**页面**
Mysql 8配置MGR单主多从集群_第4张图片

4、配置复制环境,见官方文档18.2.1.2 Configuring an Instance for Group Replication

4.1、配置192.168.50.5(server-1)

打开/etc/mysql/my.cnf,添加以下配置

[mysqld]
# Group Replication
server-id=5
slow_query_log=1
log_queries_not_using_indexes=1
slow_query_log_file=/var/log/mysql/slow-query.log
log-bin=/var/log/mysql/mgr-bin
relay-log=/var/log/mysql/mgr-relay
character_set_server=utf8mb4

# MGR使用乐观锁,所以官网建议隔离级别是RC,减少锁粒度
transaction_isolation=READ-COMMITTED
gtid_mode=on
enforce_gtid_consistency=1 # 强制GTID一致性
binlog_format=row

# 因为集群会在故障恢复时互相检查binlog的数据,所以需要记录下集群内其他服务器发过来已经执行过的binlog,按GTID来区分是否执行过.

**数据展示**
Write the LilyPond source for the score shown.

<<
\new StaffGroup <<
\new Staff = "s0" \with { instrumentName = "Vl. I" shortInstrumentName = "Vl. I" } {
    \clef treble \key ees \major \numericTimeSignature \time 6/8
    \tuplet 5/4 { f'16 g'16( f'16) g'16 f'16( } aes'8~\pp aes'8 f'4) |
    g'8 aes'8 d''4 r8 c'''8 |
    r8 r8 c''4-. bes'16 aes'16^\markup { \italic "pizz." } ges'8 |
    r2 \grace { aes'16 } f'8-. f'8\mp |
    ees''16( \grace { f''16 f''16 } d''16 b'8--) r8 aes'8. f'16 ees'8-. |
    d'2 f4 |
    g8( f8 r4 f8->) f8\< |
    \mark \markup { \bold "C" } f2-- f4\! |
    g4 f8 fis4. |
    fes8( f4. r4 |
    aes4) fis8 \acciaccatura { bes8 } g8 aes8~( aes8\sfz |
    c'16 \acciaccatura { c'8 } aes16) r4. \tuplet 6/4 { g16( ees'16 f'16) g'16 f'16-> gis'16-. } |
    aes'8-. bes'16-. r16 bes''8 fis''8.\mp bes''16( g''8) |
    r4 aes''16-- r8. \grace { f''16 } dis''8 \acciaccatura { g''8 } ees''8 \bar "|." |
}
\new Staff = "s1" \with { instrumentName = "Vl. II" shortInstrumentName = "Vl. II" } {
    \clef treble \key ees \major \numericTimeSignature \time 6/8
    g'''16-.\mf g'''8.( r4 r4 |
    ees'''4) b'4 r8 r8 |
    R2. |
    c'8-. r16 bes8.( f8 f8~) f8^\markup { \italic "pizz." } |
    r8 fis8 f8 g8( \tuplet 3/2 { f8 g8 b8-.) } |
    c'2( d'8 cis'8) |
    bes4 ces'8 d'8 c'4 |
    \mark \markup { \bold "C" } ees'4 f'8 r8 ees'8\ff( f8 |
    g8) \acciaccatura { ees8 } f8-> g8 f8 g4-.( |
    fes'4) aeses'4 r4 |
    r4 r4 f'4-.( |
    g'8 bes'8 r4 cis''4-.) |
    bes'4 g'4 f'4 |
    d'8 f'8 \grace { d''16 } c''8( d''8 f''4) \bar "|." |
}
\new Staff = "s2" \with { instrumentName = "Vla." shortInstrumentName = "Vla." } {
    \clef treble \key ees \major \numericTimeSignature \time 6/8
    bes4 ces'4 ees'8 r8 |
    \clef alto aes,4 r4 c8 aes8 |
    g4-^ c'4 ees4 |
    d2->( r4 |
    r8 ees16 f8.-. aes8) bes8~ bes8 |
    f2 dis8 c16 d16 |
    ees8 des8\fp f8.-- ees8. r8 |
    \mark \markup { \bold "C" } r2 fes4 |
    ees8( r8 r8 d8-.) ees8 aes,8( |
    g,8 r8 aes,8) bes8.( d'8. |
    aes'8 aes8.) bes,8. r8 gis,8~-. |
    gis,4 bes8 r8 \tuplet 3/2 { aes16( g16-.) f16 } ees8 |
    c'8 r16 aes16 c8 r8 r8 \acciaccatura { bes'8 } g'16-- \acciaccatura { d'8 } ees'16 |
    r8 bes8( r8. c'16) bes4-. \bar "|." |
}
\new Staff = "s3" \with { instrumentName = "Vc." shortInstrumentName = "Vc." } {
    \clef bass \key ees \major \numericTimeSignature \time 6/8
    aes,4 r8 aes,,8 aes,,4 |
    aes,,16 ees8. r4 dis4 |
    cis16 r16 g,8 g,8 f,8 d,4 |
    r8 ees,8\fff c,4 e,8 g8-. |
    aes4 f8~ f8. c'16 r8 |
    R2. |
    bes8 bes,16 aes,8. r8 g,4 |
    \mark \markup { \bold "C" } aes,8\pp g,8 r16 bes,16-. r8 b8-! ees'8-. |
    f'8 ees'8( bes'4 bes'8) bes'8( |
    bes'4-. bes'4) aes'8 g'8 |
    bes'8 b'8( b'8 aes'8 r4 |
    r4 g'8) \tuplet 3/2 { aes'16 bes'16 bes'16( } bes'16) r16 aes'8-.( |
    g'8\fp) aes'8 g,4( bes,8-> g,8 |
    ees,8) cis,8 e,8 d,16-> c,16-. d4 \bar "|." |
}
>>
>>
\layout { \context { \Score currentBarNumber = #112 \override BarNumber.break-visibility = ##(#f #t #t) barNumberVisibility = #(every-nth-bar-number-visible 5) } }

**任务目标**
请把页面中以“[mysqld]”开头、到“character_set_server=utf8mb4”为止的那段配置改写成清单,保留每项设置及其取值。

**参考答案**
- 配置段:[mysqld],注释为 Group Replication
- server-id:5
- 慢查询日志(slow_query_log):开启(1)
- 记录未使用索引的查询(log_queries_not_using_indexes):开启(1)
- 慢查询日志文件:/var/log/mysql/slow-query.log
- 二进制日志(log-bin):/var/log/mysql/mgr-bin
- 中继日志(relay-log):/var/log/mysql/mgr-relay
- 服务器字符集(character_set_server):utf8mb4